Por Sergio Suppo
El Gobierno fantasea con un 17 de octubre, la fecha mágica del viejo peronismo. Supone que en menos de tres semanas ocurrirá un relanzamiento, cambiará el clima y se definirá un rumbo.
Los allegados a Alberto Fernández lo describen como el renacimiento de la imagen presidencial y el final del largo encierro (en particular en el conurbano) luego del destructor efecto económico y social de la cuarentena. Los kirchneristas esperan otra cosa: desean que Cristina imponga de una vez el sello de la radicalización y la ruptura con sus viejos enemigos como vía de recuperación.
Hay, por lo tanto, dos expectativas para un mismo supuesto punto de inflexión, un fuego que apaga a otro fuego en el mismo gobierno, y ninguna posibilidad de que un milagro político ocurra en medio de la peor recesión, una inflación en alza y los indicadores de pobreza, que ya treparon al 40,9%. Es un índice real pero incompleto; el propio Presidente reconoció que la excepcional e insostenible ayuda del Estado por la cuarentena evitó que la medición del Indec arrojara datos todavía más siniestros.
¿Hacia dónde ir en medio de semejante crisis? A Alberto, Cristina ya le anuló sus aspiraciones de negociador. No será con la oposición, sino contra la oposición que el kirchnerismo iniciará su intento de dominación.
Por ahora hay medidas sueltas que se parecen a la liquidación de una tienda en crisis destinada a recuperar fondos. Bajar las retenciones luego de que fueron subidas a principios de año. Ampliar el acuerdo con China a cambio de un canje monetario para recuperar dólares. Detonar la confianza haciendo imposible la compra de divisas. Nada consistente.
Fernández no puede negociar un acuerdo político con la oposición; es pecado en la casa que le prestaron. Y tampoco puede tomar medidas que molesten a Cristina, que cuando no interviene en asuntos claves le pone límites. Alberto no será el presidente que le gustaría ser y representa como puede al presidente que sus socios mayoritarios desearían tener. No es ni lo uno ni lo otro y, por lo tanto, tiene cada vez menos peso político.

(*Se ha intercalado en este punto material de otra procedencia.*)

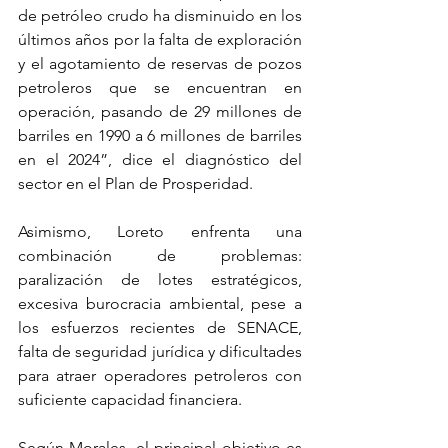
de petróleo crudo ha disminuido en los 
últimos años por la falta de exploración 
y el agotamiento de reservas de pozos 
petroleros que se encuentran en 
operación, pasando de 29 millones de 
barriles en 1990 a 6 millones de barriles 
en el 2024”, dice el diagnóstico del 
sector en el Plan de Prosperidad.
Asimismo, Loreto enfrenta una 
combinación de problemas: 
paralización de lotes estratégicos, 
excesiva burocracia ambiental, pese a 
los esfuerzos recientes de SENACE, 
falta de seguridad jurídica y dificultades 
para atraer operadores petroleros con 
suficiente capacidad financiera.
Según Morales, el principal objetivo es 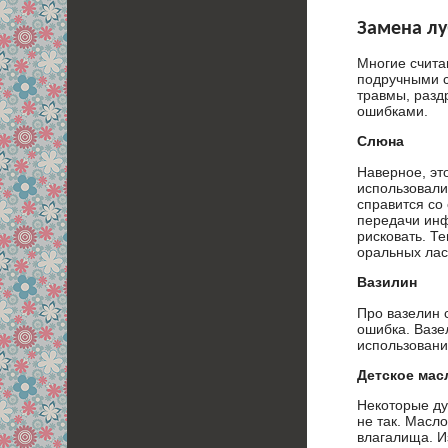
Замена л
Многие считаю
подручными с
травмы, раз
ошибками.
Слюна
Наверное, эт
использовали
справится со
передачи инф
рисковать. Т
оральных лас
Вазилин
Про вазелин с
ошибка. Вазе
использовани
Детское мас
Некоторые ду
не так. Масло
влагалища. И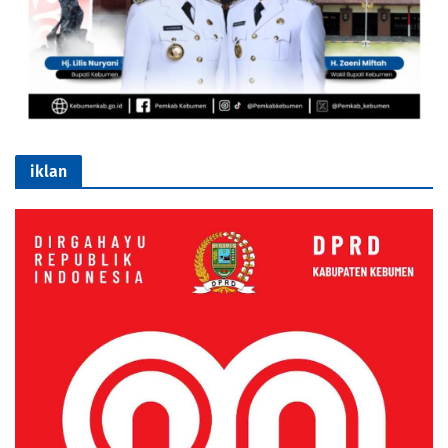
iklan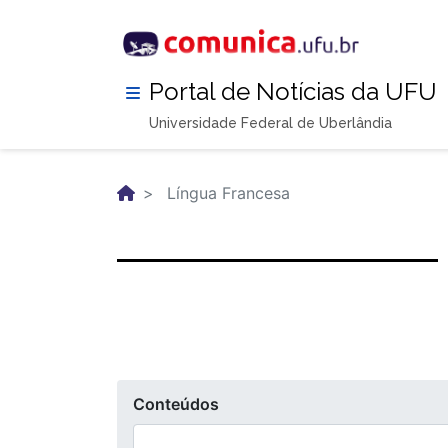
Pular
para
o
conteúdo
Portal de Notícias da UFU
principal
Universidade Federal de Uberlândia
Língua Francesa
Conteúdos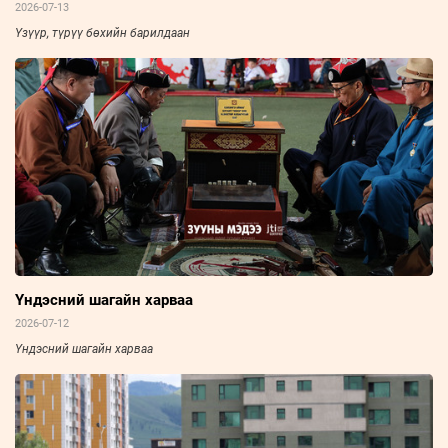
2026-07-13
Үзүүр, түрүү бөхийн барилдаан
Үндэсний шагайн харваа
2026-07-12
Үндэсний шагайн харваа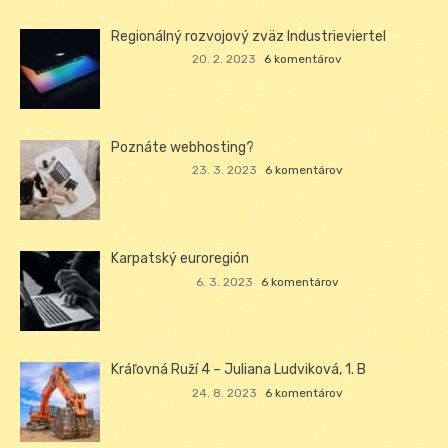
Regionálný rozvojový zväz Industrieviertel
20. 2. 2023
6 komentárov
Poznáte webhosting?
23. 3. 2023
6 komentárov
Karpatský euroregión
6. 3. 2023
6 komentárov
Kráľovná Ruží 4 – Juliana Ludviková, 1. B
24. 8. 2023
6 komentárov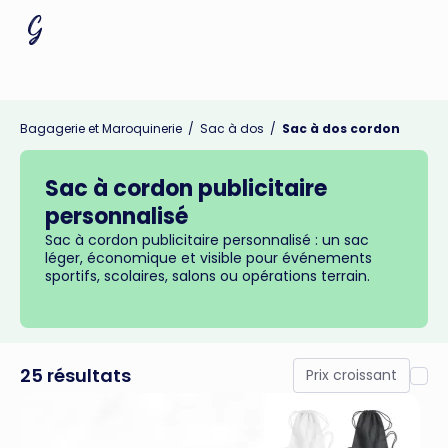
Bagagerie et Maroquinerie
/
Sac à dos
/
Sac à dos cordon
Sac à cordon publicitaire
personnalisé
Sac à cordon publicitaire personnalisé : un sac
léger, économique et visible pour événements
sportifs, scolaires, salons ou opérations terrain.
25 résultats
Prix croissant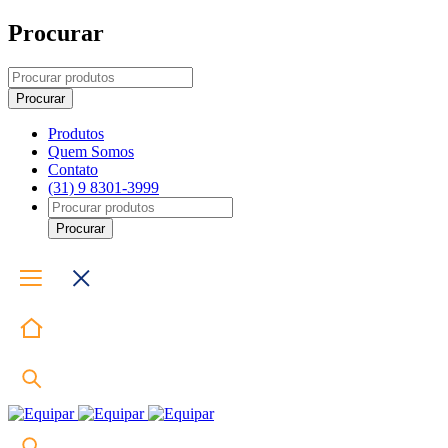
Procurar
Produtos
Quem Somos
Contato
(31) 9 8301-3999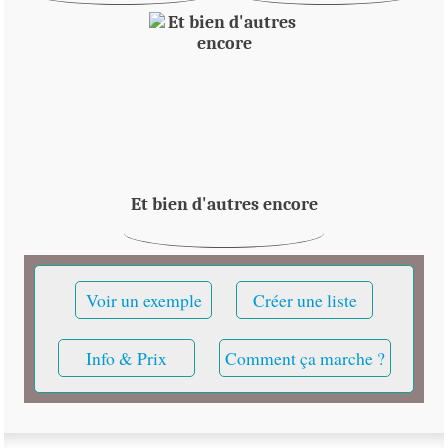
Et bien d'autres encore
Voir un exemple
Créer une liste
Info & Prix
Comment ça marche ?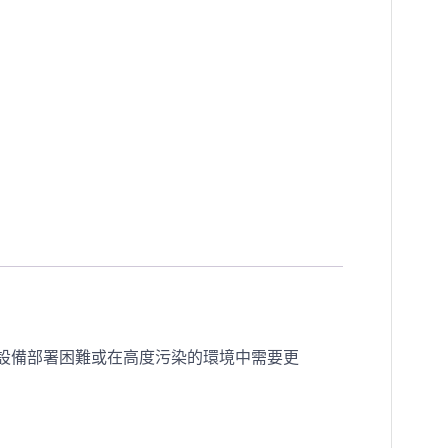
動化設備部署困難或在高度污染的環境中需要更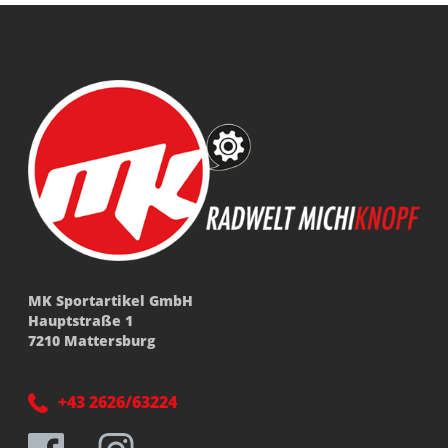
MK Sportartikel GmbH
Hauptstraße 1
7210 Mattersburg
+43 2626/63224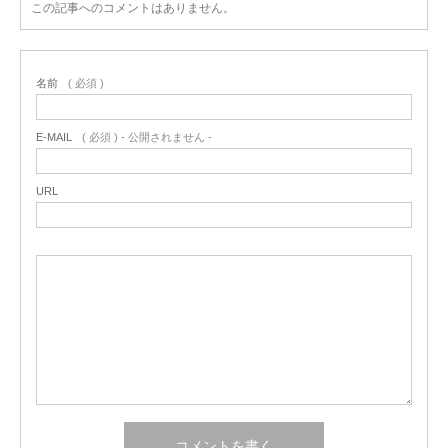
この記事へのコメントはありません。
名前
( 必須 )
E-MAIL
( 必須 ) - 公開されません -
URL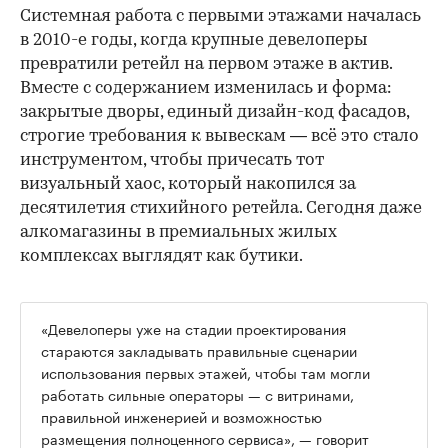
Системная работа с первыми этажами началась
в 2010-е годы, когда крупные девелоперы
превратили ретейл на первом этаже в актив.
Вместе с содержанием изменилась и форма:
закрытые дворы, единый дизайн-код фасадов,
строгие требования к вывескам — всё это стало
инструментом, чтобы причесать тот
визуальный хаос, который накопился за
десятилетия стихийного ретейла. Сегодня даже
алкомагазины в премиальных жилых
комплексах выглядят как бутики.
«Девелоперы уже на стадии проектирования
стараются закладывать правильные сценарии
использования первых этажей, чтобы там могли
работать сильные операторы — с витринами,
правильной инженерией и возможностью
размещения полноценного сервиса», — говорит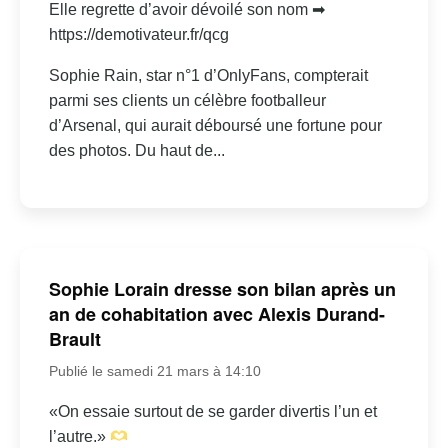
Elle regrette d’avoir dévoilé son nom ➡
https://demotivateur.fr/qcg
Sophie Rain, star n°1 d’OnlyFans, compterait
parmi ses clients un célèbre footballeur
d’Arsenal, qui aurait déboursé une fortune pour
des photos. Du haut de...
Sophie Lorain dresse son bilan après un
an de cohabitation avec Alexis Durand-
Brault
Publié le samedi 21 mars à 14:10
«On essaie surtout de se garder divertis l’un et
l’autre.»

Fernández había logrado dos avances que dispararon su popularidad en el segundo trimestre del año, aun cuando en ese momento comenzaba la brutal caída de la economía y el consecuente aumento de la pobreza. Ese presidente aparecía acompañado por dirigentes opositores y privilegió a Horacio Rodríguez Larreta en el intento de imponer la más dura privación de las libertades de circulación en democracia que registre la Argentina.
Obedientes, los ciudadanos de todos los pelajes políticos acataron esas órdenes presentadas con un tono didáctico y conciliador.
Fueron los mismos días en los que el Gobierno logró que Juntos por el Cambio, como los gremios y las empresas, sostuvieran como una prioridad nacional la renegociación de la deuda con los bonistas. El Congreso en pleno facultó casi por unanimidad un acuerdo que sacó la obligación de pagar hasta 2028.
El poder político de hoy y el del futuro inmediato ganó tiempo y se liberó de obligaciones. Pero al mismo tiempo las incongruencias y la repetición de viejas recetas fallidas multiplicaron la desconfianza.
Tanta amistad resultó intolerable para el kirchnerismo. Y Fernández terminó quebrando la relación con Rodríguez Larreta con un manotazo a los fondos porteños.
El viernes 25 de septiembre, Fernández atacó con crudeza a la Corte, que cuatro días después olvidó sus enfrentamientos internos para ponerle un freno y puntos suspensivos al intento de la vicepresidenta de castigar a los camaristas que les habían dado curso a las investigaciones en su contra y, a la vez, seleccionar a los jueces que la tienen que juzgar. En una misma operación, Cristina perdió un round en su intento de sacarse causas y evitar condenas, pero Fernández quebró su relación con la Corte y quedó obligado a reconstruirla para cuando necesite fallos importantes. O, peor, asumir el modelo K: ampliación del número de miembros para "mejorar su funcionamiento".
El Presidente asume como propios los ensayos de Cristina y detona otro fenómeno: la desconfianza. Aterrados por el presente, crece el número de argentinos que temen por el futuro.